== Segment start ==
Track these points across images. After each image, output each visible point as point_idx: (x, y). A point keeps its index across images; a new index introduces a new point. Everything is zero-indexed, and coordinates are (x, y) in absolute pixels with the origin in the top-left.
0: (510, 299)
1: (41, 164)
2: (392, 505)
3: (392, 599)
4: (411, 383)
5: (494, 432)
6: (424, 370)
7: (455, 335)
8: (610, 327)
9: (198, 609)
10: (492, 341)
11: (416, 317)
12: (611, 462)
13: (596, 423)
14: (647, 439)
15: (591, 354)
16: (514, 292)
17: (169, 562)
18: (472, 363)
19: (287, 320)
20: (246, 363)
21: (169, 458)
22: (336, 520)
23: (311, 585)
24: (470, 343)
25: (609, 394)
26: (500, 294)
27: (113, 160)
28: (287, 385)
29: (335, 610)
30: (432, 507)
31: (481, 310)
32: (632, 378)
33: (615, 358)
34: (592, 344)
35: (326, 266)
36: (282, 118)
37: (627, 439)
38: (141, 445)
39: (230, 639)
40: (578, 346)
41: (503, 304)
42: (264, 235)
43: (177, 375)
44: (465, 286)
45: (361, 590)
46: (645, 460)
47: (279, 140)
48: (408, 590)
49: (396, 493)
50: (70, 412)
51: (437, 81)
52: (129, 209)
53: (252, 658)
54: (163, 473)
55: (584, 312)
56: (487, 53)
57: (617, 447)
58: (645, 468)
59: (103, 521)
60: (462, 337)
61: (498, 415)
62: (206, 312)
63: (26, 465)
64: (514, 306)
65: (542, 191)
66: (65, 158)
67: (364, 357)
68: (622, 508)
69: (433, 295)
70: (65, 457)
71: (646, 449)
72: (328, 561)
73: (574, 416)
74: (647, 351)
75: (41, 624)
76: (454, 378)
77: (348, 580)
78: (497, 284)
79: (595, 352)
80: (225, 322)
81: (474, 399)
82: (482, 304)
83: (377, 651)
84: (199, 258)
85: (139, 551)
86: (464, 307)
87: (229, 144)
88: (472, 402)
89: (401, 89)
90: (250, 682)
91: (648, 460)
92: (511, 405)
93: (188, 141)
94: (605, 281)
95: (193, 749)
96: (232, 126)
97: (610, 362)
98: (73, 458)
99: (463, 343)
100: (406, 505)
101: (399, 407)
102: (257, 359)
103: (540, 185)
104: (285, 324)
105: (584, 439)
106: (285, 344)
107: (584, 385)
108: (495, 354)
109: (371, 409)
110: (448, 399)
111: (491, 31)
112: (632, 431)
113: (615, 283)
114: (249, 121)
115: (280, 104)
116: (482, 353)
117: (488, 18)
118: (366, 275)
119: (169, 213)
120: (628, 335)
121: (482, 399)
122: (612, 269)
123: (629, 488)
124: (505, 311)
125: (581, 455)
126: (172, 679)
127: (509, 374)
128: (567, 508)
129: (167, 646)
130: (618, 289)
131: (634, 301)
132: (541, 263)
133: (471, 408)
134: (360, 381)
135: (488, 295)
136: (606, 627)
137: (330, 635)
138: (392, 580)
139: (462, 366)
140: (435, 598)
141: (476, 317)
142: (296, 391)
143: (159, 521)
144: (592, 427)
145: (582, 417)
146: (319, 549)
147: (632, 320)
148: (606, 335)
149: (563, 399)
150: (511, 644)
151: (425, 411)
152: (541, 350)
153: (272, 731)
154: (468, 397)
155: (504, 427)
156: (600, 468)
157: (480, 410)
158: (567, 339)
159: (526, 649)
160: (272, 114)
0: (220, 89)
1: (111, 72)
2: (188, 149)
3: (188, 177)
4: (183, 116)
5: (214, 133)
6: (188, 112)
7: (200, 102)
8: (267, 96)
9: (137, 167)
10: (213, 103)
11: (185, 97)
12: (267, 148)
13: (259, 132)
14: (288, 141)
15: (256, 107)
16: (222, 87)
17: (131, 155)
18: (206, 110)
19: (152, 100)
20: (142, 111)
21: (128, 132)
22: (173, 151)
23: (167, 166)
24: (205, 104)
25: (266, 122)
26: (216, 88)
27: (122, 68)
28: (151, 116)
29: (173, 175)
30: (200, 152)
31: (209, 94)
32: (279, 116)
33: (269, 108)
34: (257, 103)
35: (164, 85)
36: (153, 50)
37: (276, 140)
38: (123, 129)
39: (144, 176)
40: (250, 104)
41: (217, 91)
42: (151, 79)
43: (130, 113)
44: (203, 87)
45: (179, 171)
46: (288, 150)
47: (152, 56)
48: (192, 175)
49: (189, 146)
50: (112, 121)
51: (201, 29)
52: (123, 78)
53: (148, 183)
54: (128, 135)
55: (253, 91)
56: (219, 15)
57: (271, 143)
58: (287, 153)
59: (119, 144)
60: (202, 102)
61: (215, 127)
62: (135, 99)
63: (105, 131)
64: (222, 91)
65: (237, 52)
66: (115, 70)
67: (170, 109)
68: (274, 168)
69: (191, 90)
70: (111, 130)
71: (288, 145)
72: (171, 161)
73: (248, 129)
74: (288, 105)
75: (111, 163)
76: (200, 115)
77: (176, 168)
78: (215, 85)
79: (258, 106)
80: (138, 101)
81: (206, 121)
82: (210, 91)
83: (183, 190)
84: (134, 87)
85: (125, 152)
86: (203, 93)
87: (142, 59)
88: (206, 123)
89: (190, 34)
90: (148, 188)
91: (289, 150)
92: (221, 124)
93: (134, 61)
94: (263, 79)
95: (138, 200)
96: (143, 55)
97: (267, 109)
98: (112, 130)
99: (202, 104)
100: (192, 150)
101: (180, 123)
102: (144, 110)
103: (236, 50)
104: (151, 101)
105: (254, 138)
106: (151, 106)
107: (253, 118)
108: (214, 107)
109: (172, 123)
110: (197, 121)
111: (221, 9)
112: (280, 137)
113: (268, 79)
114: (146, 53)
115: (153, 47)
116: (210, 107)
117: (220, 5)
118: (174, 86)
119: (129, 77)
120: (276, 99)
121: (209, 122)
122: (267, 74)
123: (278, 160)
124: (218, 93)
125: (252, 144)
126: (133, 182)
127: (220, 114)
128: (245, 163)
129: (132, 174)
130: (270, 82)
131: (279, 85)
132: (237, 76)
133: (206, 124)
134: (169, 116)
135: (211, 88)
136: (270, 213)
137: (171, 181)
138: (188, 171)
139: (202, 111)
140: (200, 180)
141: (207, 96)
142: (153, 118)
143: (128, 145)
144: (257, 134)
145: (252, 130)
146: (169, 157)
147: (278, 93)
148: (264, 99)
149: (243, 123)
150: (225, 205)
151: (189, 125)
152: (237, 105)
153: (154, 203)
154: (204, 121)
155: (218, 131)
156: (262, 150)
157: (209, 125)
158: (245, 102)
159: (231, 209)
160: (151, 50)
== Segment end ==
**Exercise description:** Nothing should appear in the answer except the lines above from the line with "137: (330, 635)" through the line with "159: (526, 649)", both included, written out exactly.

**Written answer:**
137: (330, 635)
138: (392, 580)
139: (462, 366)
140: (435, 598)
141: (476, 317)
142: (296, 391)
143: (159, 521)
144: (592, 427)
145: (582, 417)
146: (319, 549)
147: (632, 320)
148: (606, 335)
149: (563, 399)
150: (511, 644)
151: (425, 411)
152: (541, 350)
153: (272, 731)
154: (468, 397)
155: (504, 427)
156: (600, 468)
157: (480, 410)
158: (567, 339)
159: (526, 649)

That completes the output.